By Dr. Dave Hnida

(CBS4) – For close to a century, heart disease has been the No. 1 cause of death in America. But a new study out of the CDC shows that cancer will soon be the leader.

As of 2014, cancer has passed heart disease and is the leading cause of death in 22 states including Colorado. In the year 2000, it was the leading cause in only two states.

So what’s going on?

Researchers are not sure, but believe better prevention and treatment of heart problems are responsible for a better cardiac outlook. But with cancer it’s not quite the same story.

Sure, cancer treatments continue to improve, and screening has gotten better, but the aging of our population — as well as the habits of our population — are behind the shift in cancer overtaking heart disease as the leader.

Many people think that heredity is to blame for cancer deaths, but that’s simply not the case. In fact, it’s believed that genetics play a major role in only 5-10% of cases. The rest is on us (although we certainly can’t control aging).

For example, obesity is a known cancer risk factor, and you know how America’s waistline continues to expand.

In the big picture, the top cancer causers include tobacco, alcohol, obesity, lack of exercise, a diet with too much fried and fatty foods, as well as environmental causes.
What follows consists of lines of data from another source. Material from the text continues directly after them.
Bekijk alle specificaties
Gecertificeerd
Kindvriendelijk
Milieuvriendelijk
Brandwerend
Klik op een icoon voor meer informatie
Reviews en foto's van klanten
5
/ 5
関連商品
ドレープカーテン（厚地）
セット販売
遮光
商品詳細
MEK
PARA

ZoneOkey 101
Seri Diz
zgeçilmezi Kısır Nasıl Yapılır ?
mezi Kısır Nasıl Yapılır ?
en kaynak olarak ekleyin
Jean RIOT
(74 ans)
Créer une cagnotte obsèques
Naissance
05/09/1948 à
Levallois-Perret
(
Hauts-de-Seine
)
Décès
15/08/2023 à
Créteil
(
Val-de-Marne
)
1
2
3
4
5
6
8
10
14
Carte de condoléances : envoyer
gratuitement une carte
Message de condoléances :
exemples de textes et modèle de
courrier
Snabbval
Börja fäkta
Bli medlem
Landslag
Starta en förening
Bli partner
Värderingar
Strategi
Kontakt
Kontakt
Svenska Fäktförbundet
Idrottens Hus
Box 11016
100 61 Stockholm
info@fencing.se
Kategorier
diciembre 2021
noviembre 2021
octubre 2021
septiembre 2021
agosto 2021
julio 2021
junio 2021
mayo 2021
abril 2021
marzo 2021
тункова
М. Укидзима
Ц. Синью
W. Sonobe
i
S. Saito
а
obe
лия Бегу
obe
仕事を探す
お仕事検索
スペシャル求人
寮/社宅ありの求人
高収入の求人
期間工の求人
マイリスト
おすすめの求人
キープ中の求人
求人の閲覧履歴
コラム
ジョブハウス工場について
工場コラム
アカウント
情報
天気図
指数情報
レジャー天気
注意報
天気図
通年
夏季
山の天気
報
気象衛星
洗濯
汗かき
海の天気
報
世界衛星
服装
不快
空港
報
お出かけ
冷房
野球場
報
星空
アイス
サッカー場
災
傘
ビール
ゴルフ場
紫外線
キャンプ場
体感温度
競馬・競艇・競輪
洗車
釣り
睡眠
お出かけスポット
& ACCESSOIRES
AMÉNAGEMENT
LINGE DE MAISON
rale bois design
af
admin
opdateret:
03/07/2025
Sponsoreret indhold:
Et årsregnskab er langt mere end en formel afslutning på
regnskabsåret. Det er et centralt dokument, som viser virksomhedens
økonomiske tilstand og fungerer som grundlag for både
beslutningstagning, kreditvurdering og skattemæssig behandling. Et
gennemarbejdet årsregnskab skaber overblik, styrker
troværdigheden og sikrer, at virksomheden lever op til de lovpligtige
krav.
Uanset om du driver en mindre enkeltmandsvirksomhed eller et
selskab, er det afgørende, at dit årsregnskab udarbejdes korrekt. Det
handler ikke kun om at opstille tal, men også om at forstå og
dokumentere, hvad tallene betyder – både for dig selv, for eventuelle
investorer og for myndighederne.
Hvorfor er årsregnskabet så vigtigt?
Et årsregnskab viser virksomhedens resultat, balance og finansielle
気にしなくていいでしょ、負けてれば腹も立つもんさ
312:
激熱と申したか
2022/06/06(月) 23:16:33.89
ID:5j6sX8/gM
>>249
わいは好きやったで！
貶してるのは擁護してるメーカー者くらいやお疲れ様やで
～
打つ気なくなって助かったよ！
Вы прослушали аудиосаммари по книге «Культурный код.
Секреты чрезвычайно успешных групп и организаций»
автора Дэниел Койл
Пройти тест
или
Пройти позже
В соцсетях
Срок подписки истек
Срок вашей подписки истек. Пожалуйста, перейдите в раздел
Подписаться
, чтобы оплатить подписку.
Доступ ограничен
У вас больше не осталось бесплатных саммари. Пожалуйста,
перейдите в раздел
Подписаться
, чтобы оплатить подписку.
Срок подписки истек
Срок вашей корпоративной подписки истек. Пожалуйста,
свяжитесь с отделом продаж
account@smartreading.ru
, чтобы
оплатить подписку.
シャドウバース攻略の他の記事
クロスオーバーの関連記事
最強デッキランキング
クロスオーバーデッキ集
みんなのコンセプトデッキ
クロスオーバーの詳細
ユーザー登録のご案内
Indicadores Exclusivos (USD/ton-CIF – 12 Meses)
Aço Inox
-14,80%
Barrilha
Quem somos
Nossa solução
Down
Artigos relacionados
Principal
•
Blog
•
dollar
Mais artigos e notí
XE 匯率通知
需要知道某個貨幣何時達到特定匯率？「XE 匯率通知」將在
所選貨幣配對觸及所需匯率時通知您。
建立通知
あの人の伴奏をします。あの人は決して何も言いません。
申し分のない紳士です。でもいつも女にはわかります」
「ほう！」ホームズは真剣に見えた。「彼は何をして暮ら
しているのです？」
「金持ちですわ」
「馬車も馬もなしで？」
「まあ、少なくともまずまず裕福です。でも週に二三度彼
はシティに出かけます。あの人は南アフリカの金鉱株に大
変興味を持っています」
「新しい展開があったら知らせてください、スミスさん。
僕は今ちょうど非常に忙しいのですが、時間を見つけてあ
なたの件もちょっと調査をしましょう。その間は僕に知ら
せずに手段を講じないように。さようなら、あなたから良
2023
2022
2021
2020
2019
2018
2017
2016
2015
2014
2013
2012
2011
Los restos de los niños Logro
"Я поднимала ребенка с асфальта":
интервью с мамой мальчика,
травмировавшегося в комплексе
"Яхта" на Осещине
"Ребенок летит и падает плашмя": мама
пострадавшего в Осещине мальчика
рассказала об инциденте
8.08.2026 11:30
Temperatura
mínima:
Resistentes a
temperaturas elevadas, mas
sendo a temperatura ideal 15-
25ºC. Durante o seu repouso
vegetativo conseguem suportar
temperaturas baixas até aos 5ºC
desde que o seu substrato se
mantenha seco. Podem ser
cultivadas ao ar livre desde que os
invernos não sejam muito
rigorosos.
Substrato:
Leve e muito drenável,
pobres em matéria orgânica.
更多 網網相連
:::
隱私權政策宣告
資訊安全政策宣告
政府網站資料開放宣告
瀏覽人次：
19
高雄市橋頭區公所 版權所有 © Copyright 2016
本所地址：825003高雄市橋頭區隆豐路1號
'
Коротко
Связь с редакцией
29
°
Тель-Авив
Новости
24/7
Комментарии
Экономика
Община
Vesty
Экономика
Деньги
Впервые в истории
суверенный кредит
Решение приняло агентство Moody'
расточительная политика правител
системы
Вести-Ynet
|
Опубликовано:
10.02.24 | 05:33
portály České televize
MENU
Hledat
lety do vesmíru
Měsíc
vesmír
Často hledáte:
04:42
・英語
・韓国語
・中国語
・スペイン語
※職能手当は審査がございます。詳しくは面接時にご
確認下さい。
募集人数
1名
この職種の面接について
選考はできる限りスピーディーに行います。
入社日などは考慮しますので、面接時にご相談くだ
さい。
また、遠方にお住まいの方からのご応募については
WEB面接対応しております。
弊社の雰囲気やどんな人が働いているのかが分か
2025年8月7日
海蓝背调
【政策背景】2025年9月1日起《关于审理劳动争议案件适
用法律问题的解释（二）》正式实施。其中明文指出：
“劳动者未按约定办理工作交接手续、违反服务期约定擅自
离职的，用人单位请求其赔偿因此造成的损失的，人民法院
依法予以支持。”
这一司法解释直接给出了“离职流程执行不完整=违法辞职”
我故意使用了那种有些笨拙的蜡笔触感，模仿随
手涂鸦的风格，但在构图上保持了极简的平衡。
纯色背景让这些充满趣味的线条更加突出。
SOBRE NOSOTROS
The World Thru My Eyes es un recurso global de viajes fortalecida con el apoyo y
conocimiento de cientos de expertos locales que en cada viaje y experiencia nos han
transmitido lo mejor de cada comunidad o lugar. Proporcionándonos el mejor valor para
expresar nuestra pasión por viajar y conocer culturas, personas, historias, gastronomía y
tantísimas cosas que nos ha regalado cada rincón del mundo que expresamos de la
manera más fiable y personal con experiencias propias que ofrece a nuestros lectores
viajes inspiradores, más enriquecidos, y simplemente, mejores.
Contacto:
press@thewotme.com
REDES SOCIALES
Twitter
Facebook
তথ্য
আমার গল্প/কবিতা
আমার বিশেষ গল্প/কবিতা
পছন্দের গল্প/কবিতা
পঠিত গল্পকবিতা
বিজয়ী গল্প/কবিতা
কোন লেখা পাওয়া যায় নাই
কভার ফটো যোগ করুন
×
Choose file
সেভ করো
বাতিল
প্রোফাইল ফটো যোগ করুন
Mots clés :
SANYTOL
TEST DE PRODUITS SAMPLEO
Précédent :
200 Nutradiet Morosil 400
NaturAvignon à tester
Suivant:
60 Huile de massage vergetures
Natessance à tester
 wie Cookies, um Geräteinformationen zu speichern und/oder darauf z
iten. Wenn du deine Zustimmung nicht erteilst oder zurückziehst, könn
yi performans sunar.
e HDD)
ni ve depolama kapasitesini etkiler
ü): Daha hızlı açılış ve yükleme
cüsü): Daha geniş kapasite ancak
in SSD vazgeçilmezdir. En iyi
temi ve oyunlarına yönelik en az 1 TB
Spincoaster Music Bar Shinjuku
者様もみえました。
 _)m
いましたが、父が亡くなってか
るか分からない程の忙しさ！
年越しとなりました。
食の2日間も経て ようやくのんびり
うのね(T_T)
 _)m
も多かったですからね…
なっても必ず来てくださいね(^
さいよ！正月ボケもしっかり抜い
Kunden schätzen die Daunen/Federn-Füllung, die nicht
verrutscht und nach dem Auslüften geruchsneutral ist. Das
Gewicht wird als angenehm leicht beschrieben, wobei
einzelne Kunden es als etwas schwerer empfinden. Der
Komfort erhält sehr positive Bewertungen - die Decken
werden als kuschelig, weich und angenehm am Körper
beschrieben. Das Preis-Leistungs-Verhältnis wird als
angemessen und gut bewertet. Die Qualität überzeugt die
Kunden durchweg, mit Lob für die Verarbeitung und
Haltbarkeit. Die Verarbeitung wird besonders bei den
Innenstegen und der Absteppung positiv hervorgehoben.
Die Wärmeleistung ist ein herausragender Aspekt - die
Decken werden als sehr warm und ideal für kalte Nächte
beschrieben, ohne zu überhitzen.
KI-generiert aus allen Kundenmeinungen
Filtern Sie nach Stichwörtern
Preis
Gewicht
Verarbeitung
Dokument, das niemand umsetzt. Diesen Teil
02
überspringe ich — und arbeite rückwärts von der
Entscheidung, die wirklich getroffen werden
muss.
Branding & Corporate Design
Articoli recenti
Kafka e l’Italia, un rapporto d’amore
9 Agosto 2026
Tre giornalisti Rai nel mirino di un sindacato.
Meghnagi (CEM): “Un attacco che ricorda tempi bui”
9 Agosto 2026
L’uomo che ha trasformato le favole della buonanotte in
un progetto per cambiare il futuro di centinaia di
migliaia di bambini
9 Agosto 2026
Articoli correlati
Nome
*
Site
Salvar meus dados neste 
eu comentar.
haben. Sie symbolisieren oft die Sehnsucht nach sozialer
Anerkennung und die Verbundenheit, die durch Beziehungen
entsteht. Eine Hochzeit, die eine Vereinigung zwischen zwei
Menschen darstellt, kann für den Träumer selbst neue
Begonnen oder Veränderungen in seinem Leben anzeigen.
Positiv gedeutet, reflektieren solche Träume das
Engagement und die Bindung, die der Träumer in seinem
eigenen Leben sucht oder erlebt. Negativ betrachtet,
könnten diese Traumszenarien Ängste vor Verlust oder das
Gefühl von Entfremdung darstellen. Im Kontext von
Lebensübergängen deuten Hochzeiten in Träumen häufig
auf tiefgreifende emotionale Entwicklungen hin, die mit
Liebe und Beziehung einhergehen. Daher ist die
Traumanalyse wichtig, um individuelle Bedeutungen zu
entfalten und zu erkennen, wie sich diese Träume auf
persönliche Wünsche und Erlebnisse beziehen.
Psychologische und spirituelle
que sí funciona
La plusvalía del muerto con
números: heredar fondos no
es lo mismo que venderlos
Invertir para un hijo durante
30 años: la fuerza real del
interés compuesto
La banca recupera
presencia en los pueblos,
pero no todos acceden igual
So when you look at that list, you realize that heredity is not destiny, and most of us do have some measure of control over whether cancer strikes us. Now that doesn’t mean that if you develop cancer, it’s your fault. Far from it. But you probably have more control than you think.

The estimated total deaths from cancer in the U.S. this year is expected to pass more than 600,000. And that 22 states will certainly grow each year.

So take care of what you can take care of—control what you can control. When you think about it, that will not only lower your risk of a deadly cancer, but heart disease and other diseases as well.

As a side note, the number one cause of death in America before 1910 was infectious diseases, but thanks to antibiotics and vaccines (when we get them), that cause has dropped down the list.